Restitue intégralement l'avis sur la nouvelle grille horaire, sans y changer un seul mot.

◆ TEXTE SOURCE ◆
....
Proposition de nouvelle grille horaire
Proposition de nouvelle grille horaire de la division supérieure de l'enseignement secondaire - Avis du SEW/OGBL
Le SEW tient à rappeler que, dans son avis du 4 décembre 2000 sur les « mesures de restructuration de la division supérieure de l'enseignement secondaire », il s'était prononcé en faveur du principe d'une restructuration. Il avait néanmoins demandé au MENFPS si une évaluation interne de la qualité de notre enseignement telle qu'elle s'est faite dans la plupart des pays européens et telle qu'elle a été préconisée par le comité syndical européen de l'Education (C.S.E.E.) a précédé l'élaboration des mesures de restructuration. Or il est regrettable que cette analyse préliminaire n'ait pas eu lieu; il est tout aussi regrettable que les responsables du MENFPS n'aient même pas daigné répondre aux demandes d'entrevues formulées par certaines commissions nationales qui souhaitaient leur faire part de leurs suggestions.
Avant d'entamer ce travail de réforme qui est censé engager des générations d'élèves luxembourgeois et donner une nouvelle orientation à l'enseignement secondaire, il aurait fallu réfléchir en concertation avec tous les partenaires scolaires sur les besoins de l'enseignement secondaire et sur les moyens de les atteindre. Faute de cette réflexion approfondie - qui d'ailleurs s'est faite au sein de notre syndicat - une réforme ne saurait guère prendre en compte l'ensemble des problèmes fondamentaux qui se posent à l'heure actuelle dans l'E.S. et trouver les réponses adéquates .
....
◆ MATÉRIEL FOURNI ◆
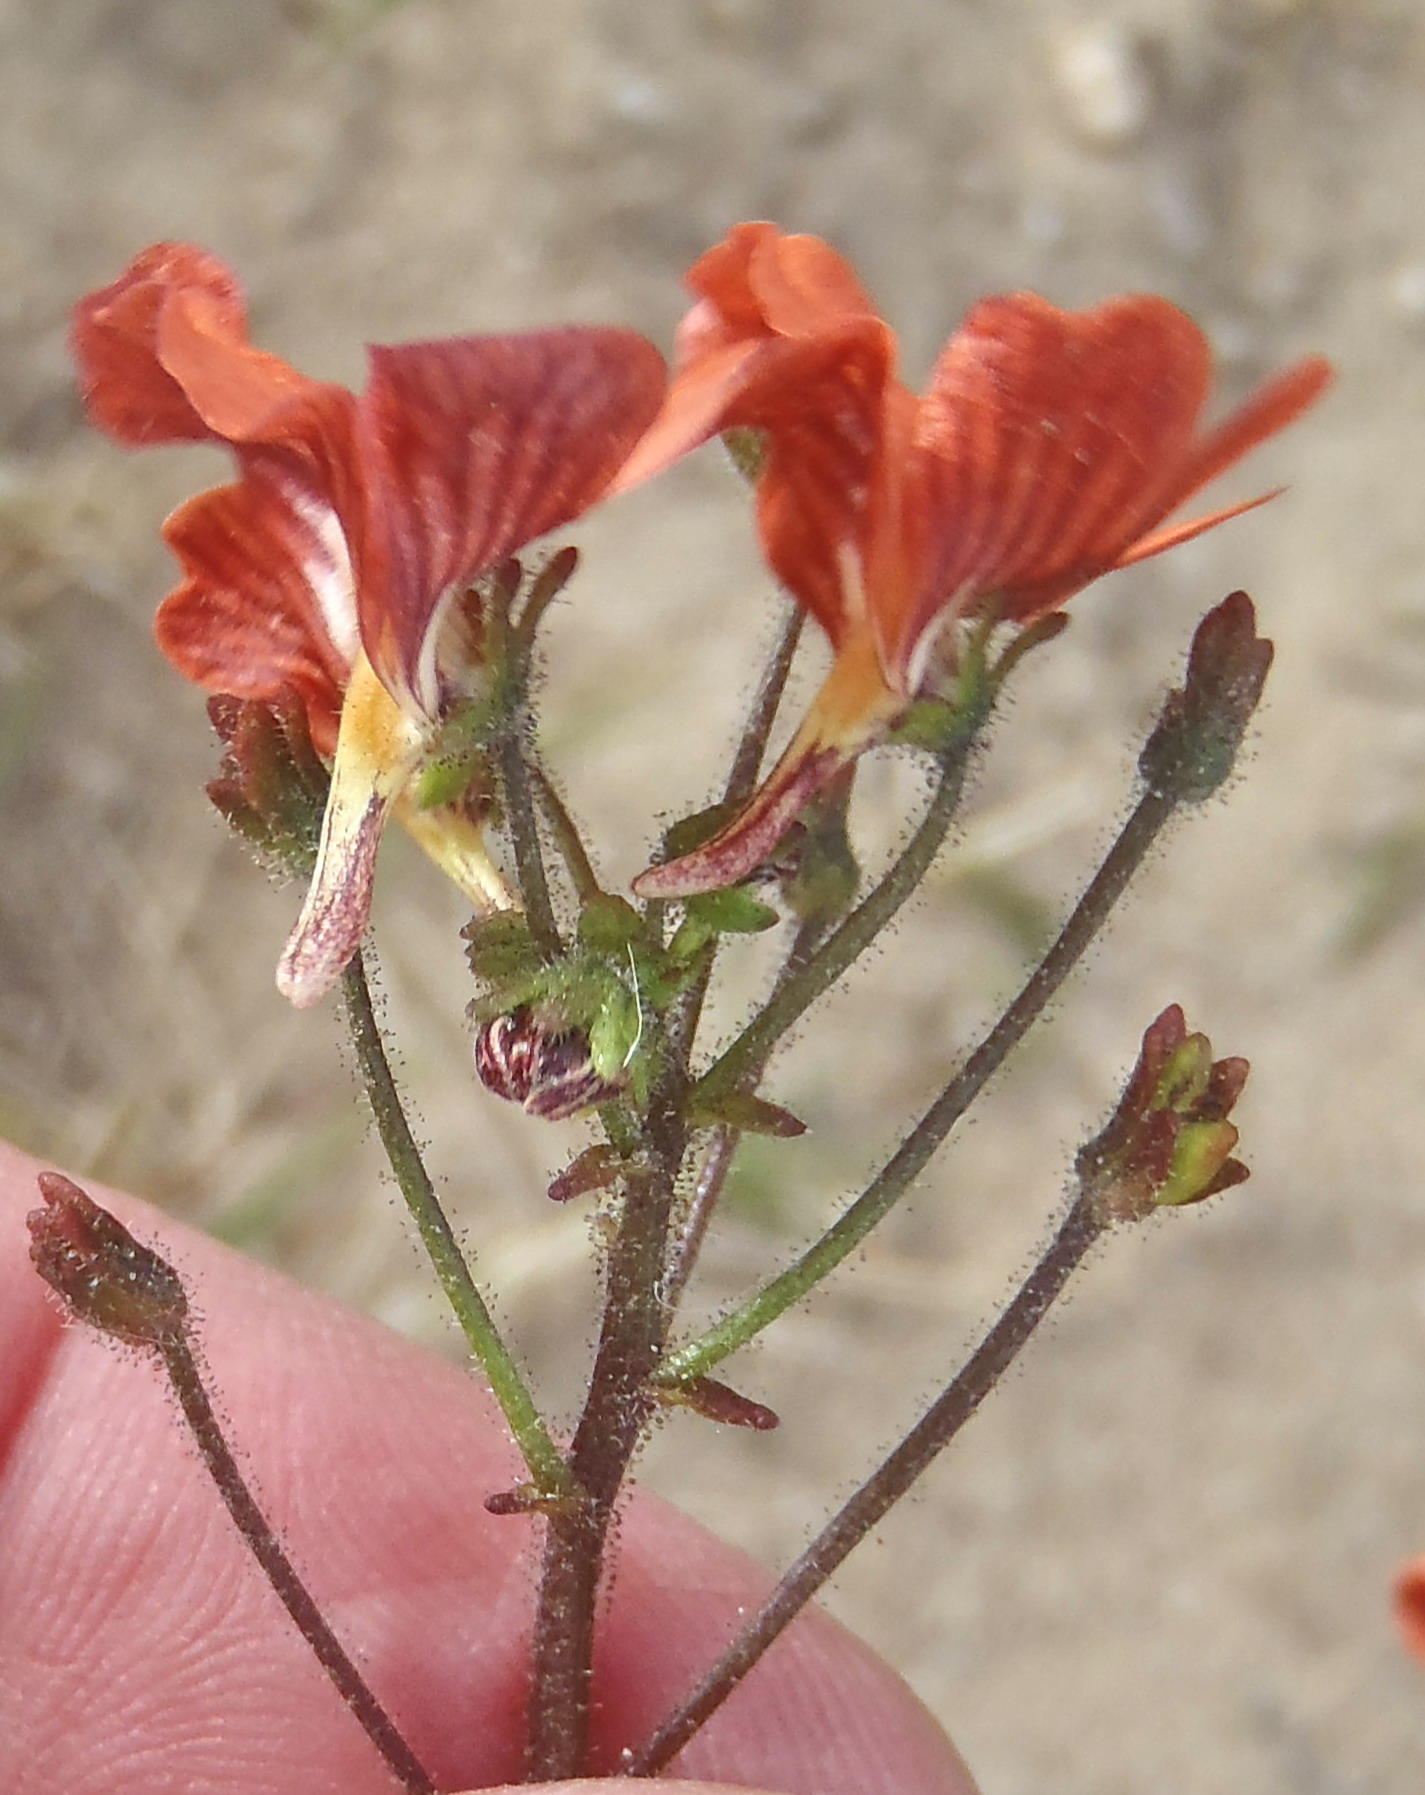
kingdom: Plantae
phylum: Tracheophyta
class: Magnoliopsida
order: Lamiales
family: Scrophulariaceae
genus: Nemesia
....
◆ CORRIGÉ ◆
Proposition de nouvelle grille horaire
Proposition de nouvelle grille horaire de la division supérieure de l'enseignement secondaire - Avis du SEW/OGBL
Le SEW tient à rappeler que, dans son avis du 4 décembre 2000 sur les « mesures de restructuration de la division supérieure de l'enseignement secondaire », il s'était prononcé en faveur du principe d'une restructuration. Il avait néanmoins demandé au MENFPS si une évaluation interne de la qualité de notre enseignement telle qu'elle s'est faite dans la plupart des pays européens et telle qu'elle a été préconisée par le comité syndical européen de l'Education (C.S.E.E.) a précédé l'élaboration des mesures de restructuration. Or il est regrettable que cette analyse préliminaire n'ait pas eu lieu; il est tout aussi regrettable que les responsables du MENFPS n'aient même pas daigné répondre aux demandes d'entrevues formulées par certaines commissions nationales qui souhaitaient leur faire part de leurs suggestions.
Avant d'entamer ce travail de réforme qui est censé engager des générations d'élèves luxembourgeois et donner une nouvelle orientation à l'enseignement secondaire, il aurait fallu réfléchir en concertation avec tous les partenaires scolaires sur les besoins de l'enseignement secondaire et sur les moyens de les atteindre. Faute de cette réflexion approfondie - qui d'ailleurs s'est faite au sein de notre syndicat - une réforme ne saurait guère prendre en compte l'ensemble des problèmes fondamentaux qui se posent à l'heure actuelle dans l'E.S. et trouver les réponses adéquates .